With nearly 40% of French voters still undecided for whom they will vote on election day, anything can still happen.

France’s large North African Mus­lim community has shown scant en­thusiasm for an election campaign that has evidenced a rising tide of Muslim fearmongering. Muslims do not constitute an influential lobby or voting bloc in France. Surveys indicate they are less likely to vote than other French nationals.

“It’s true that Marine Le Pen is an Islamophobe but they all are, so what’s the difference? She is the only one who will talk about it openly, while the rest of the candi­dates keep it inside,” one Muslim French voter told the Local news website.

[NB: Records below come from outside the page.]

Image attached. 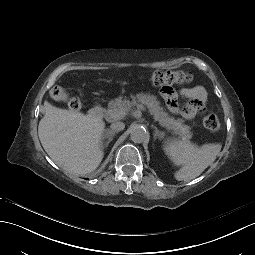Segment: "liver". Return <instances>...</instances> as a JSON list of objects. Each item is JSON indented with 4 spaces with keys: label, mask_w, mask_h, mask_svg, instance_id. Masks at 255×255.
I'll list each match as a JSON object with an SVG mask.
<instances>
[{
    "label": "liver",
    "mask_w": 255,
    "mask_h": 255,
    "mask_svg": "<svg viewBox=\"0 0 255 255\" xmlns=\"http://www.w3.org/2000/svg\"><path fill=\"white\" fill-rule=\"evenodd\" d=\"M45 116L38 135L48 156L73 174L86 175L101 164L105 122L79 112L59 109L44 102Z\"/></svg>",
    "instance_id": "liver-1"
}]
</instances>
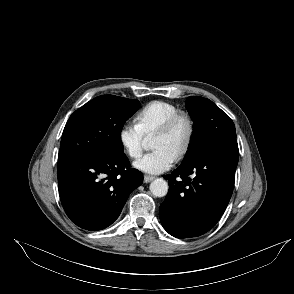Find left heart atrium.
Segmentation results:
<instances>
[{
  "instance_id": "1",
  "label": "left heart atrium",
  "mask_w": 294,
  "mask_h": 294,
  "mask_svg": "<svg viewBox=\"0 0 294 294\" xmlns=\"http://www.w3.org/2000/svg\"><path fill=\"white\" fill-rule=\"evenodd\" d=\"M176 161V155L164 148H158L134 162V167L149 174H160L169 170Z\"/></svg>"
}]
</instances>
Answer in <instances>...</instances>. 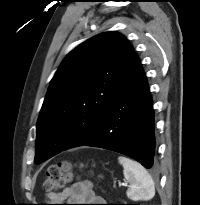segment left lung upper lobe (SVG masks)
Returning a JSON list of instances; mask_svg holds the SVG:
<instances>
[{"label": "left lung upper lobe", "instance_id": "obj_1", "mask_svg": "<svg viewBox=\"0 0 200 205\" xmlns=\"http://www.w3.org/2000/svg\"><path fill=\"white\" fill-rule=\"evenodd\" d=\"M133 53L123 35L105 32L66 56L51 80L36 124V163L90 137L111 104Z\"/></svg>", "mask_w": 200, "mask_h": 205}]
</instances>
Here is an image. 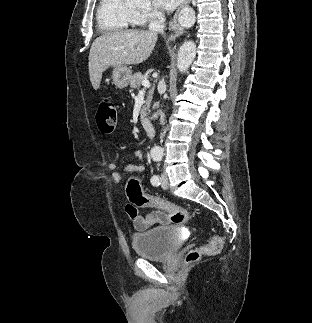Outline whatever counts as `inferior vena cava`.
<instances>
[{"label":"inferior vena cava","mask_w":312,"mask_h":323,"mask_svg":"<svg viewBox=\"0 0 312 323\" xmlns=\"http://www.w3.org/2000/svg\"><path fill=\"white\" fill-rule=\"evenodd\" d=\"M164 22H165V16L164 14H157V20H153V22H151L150 26H149V30H151V32H157V30H159V32H163L165 26H164ZM159 86L160 88H165V82L164 80H161V82H159Z\"/></svg>","instance_id":"obj_1"}]
</instances>
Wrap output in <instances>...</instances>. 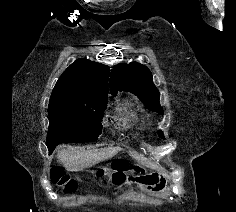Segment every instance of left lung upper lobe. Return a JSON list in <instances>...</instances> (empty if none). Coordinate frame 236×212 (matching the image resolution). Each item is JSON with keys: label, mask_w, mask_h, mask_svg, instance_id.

Most French candidates seem bent on exploiting the general an­guish over recurring terrorist acts after the bloody incidents that shook France during the last few years.

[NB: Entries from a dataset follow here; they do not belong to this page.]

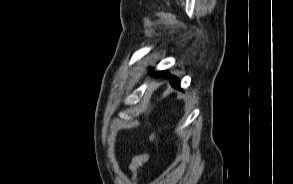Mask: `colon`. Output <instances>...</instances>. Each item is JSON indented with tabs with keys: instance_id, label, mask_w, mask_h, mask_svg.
<instances>
[{
	"instance_id": "5ec220e1",
	"label": "colon",
	"mask_w": 293,
	"mask_h": 184,
	"mask_svg": "<svg viewBox=\"0 0 293 184\" xmlns=\"http://www.w3.org/2000/svg\"><path fill=\"white\" fill-rule=\"evenodd\" d=\"M155 140H156V133H152L149 137V141L152 147L155 145ZM151 157V153H142L140 155L135 156L132 159V162L130 164V171L131 175L134 181L137 180V175H138V169L139 167L147 162Z\"/></svg>"
}]
</instances>
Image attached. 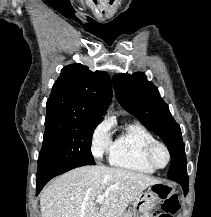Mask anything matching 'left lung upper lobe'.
Segmentation results:
<instances>
[{"label": "left lung upper lobe", "mask_w": 211, "mask_h": 217, "mask_svg": "<svg viewBox=\"0 0 211 217\" xmlns=\"http://www.w3.org/2000/svg\"><path fill=\"white\" fill-rule=\"evenodd\" d=\"M113 80L121 106L165 142L171 156L168 178L188 182L181 129L160 97L158 89L139 72L132 75L117 74Z\"/></svg>", "instance_id": "obj_1"}]
</instances>
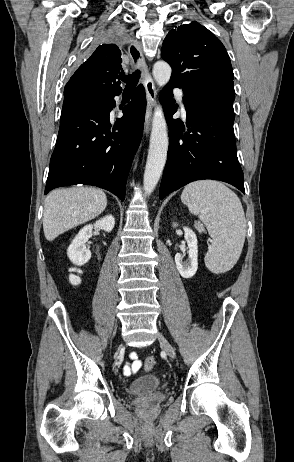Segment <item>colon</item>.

Speaking during the final tel­evised presidential debate, Le Pen vowed to limit immigration and warned against the threat repre­sented by “radical Islam” towards French society. “France has become a university for jihadists,” she said.

Embattled centre-right candi­date François Fillon, who had been viewed as a front runner before re­cent legal troubles, has also strongly criticised Islam’s role in French so­ciety. Fillon, author of “Conquering Islamic Totalitarianism”, called for administrative oversight of Islamic institutions in France. He repeat­edly called for the banning of the Muslim Brotherhood and Salafist-affiliated organisations.

Macron and other candidates from the left have appeared more conciliatory towards Muslims in France, playing down the row over the ban on burkinis on some beach­es and being at pains to differentiate between ordinary Muslims and rad­ical Islam. Macron, however, faces credibility problems from France’s Muslim community.

The 39-year-old former economy minister has sought to bolster his foreign-policy credentials, promis­ing a “firmer” French foreign policy in the Middle East. He vowed to put an end to a French-Qatari tax exemption agreement and to seek “clarifications” from Riyadh and Doha if elected. “I will have many demands from Qatar and Saudi Ara­bia in terms of their international policies, requesting total transpar­ency about the role they play in the financing or in their activities they can lead vis-à-vis terrorist groups,” he said.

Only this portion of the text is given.